• Directions for this task:
Pull out each line below that contains the word "category".

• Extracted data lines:
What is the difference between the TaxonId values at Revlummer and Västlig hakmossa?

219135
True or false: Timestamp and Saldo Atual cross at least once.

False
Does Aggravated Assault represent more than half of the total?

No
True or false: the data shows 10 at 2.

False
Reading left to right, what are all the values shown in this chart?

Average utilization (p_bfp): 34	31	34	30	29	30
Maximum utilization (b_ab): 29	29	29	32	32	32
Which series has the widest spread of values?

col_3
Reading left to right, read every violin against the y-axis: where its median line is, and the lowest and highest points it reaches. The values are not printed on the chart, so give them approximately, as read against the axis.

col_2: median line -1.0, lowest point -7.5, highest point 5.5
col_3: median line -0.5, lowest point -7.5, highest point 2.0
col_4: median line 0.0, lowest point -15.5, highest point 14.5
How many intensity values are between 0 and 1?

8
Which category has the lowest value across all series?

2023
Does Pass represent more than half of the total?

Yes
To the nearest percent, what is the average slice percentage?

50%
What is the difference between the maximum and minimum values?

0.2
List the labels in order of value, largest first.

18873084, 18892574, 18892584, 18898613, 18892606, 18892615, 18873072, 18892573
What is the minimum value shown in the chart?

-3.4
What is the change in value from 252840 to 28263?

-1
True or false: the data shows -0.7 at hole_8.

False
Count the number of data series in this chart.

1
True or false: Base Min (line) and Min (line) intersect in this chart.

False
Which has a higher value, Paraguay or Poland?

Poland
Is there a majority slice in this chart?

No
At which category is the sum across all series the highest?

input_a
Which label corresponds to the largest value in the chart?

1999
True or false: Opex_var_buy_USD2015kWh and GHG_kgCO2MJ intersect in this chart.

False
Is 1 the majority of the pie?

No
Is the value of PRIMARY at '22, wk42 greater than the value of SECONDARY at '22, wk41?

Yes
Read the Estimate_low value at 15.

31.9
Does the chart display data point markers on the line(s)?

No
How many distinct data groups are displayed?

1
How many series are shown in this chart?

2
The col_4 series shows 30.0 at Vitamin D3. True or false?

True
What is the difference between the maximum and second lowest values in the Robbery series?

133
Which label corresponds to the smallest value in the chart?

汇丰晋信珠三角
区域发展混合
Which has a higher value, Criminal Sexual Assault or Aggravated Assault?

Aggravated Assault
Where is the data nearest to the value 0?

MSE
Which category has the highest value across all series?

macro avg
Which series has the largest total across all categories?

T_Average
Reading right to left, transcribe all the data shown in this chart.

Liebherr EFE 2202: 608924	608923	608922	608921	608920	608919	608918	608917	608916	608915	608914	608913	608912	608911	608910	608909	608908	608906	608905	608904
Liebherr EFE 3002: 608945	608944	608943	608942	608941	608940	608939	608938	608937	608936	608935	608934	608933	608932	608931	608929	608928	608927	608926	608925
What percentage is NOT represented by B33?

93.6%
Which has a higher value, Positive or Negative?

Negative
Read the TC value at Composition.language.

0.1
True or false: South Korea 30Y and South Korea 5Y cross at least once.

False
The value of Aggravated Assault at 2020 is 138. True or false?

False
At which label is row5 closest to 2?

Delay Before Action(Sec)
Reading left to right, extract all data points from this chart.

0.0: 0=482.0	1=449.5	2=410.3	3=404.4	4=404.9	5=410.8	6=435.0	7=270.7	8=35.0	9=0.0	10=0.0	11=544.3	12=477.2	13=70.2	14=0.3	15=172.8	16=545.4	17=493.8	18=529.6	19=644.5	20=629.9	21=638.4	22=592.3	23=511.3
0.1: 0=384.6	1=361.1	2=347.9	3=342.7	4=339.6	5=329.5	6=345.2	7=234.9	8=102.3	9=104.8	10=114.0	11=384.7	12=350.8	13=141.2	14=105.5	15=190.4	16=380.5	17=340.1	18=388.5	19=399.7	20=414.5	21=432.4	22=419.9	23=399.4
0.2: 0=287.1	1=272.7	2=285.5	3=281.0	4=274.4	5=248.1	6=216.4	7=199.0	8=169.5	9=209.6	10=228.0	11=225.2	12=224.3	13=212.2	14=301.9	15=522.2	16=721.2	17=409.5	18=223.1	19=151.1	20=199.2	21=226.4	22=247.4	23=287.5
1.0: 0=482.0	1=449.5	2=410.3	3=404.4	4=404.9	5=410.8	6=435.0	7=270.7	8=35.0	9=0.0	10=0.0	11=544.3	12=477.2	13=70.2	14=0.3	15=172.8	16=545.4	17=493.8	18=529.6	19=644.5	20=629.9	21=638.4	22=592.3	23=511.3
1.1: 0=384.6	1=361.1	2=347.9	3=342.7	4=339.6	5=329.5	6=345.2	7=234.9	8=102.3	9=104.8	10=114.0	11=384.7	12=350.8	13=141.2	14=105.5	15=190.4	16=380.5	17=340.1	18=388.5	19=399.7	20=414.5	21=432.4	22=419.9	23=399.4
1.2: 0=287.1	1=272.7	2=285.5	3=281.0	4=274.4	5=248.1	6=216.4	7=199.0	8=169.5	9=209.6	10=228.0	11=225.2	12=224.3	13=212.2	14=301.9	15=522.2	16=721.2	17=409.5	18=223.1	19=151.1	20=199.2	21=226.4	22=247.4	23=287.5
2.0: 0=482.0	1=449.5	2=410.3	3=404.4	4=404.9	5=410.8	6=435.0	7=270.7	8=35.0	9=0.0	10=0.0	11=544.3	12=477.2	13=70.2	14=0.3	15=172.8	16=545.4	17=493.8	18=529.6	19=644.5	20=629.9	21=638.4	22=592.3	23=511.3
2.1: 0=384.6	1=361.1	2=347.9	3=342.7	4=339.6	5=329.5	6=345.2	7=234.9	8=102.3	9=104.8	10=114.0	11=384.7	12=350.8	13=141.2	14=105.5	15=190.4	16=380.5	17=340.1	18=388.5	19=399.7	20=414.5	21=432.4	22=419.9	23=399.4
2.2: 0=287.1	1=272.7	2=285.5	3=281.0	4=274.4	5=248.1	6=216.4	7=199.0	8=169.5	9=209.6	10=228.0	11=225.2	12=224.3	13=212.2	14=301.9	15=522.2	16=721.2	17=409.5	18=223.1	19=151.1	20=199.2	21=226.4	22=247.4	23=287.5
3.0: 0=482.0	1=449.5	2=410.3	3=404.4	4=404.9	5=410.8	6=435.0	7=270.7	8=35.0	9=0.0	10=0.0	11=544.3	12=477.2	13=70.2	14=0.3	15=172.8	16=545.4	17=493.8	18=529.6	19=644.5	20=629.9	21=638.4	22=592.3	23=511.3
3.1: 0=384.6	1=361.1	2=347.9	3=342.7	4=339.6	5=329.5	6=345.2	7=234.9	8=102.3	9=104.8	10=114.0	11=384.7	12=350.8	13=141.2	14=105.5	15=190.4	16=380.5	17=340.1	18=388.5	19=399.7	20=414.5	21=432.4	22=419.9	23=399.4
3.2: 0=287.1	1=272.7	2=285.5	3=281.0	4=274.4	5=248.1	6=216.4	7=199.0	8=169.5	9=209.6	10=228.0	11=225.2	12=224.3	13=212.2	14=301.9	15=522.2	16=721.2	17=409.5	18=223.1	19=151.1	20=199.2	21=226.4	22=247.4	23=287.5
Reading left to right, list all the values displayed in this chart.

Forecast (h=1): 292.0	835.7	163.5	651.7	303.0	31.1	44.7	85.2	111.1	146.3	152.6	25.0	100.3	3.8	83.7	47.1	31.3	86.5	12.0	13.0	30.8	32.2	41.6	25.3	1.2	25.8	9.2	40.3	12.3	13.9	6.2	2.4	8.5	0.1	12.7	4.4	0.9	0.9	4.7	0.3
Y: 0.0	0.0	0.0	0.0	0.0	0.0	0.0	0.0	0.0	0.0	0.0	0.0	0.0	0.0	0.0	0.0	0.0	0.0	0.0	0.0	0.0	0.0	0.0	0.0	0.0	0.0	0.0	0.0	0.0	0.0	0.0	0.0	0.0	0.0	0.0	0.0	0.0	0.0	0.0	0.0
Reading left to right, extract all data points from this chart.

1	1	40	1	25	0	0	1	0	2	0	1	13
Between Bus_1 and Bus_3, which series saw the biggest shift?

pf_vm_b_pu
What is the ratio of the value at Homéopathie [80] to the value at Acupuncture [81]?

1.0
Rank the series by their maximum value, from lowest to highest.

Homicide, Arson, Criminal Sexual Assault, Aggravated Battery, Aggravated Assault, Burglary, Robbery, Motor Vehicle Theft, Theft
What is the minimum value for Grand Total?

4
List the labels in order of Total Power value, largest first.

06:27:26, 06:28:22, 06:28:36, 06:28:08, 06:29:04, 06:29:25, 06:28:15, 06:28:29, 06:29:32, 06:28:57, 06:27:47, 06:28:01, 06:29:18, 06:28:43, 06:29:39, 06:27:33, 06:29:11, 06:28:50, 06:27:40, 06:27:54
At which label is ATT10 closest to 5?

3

• Solution below:
Which category has the lowest value across all series?
At which category is the sum across all series the highest?
Which category has the highest value across all series?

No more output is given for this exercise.